Material supplied:
**********

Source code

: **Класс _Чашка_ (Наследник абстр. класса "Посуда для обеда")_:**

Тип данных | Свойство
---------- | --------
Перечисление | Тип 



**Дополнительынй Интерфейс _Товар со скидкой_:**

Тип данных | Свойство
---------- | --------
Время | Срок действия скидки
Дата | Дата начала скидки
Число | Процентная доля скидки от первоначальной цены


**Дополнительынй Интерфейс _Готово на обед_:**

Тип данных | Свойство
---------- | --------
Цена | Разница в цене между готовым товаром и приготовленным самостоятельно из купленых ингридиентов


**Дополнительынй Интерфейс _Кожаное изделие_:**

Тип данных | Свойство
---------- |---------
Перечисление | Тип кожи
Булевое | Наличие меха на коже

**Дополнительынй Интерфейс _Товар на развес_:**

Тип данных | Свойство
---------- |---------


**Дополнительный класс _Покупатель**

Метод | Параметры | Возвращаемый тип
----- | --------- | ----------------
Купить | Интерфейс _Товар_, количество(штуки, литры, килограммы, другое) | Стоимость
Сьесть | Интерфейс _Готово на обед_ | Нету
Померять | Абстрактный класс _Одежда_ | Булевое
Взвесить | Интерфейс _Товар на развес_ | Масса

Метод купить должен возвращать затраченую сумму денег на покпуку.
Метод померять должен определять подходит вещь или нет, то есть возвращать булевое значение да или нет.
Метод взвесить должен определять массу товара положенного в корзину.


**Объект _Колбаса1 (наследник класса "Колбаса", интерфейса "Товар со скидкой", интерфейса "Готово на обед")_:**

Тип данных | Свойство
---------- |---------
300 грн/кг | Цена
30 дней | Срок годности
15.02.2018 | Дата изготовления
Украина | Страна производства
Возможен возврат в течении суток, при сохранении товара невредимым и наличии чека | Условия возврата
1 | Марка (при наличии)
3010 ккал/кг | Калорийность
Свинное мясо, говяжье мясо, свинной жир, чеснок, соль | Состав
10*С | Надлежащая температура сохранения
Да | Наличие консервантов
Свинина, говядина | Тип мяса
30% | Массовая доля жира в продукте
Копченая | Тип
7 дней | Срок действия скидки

**********

Which of the lines above hold the string "Дополнительынй"? Pick each of them out.

**Дополнительынй Интерфейс _Товар со скидкой_:**
**Дополнительынй Интерфейс _Готово на обед_:**
**Дополнительынй Интерфейс _Кожаное изделие_:**
**Дополнительынй Интерфейс _Товар на развес_:**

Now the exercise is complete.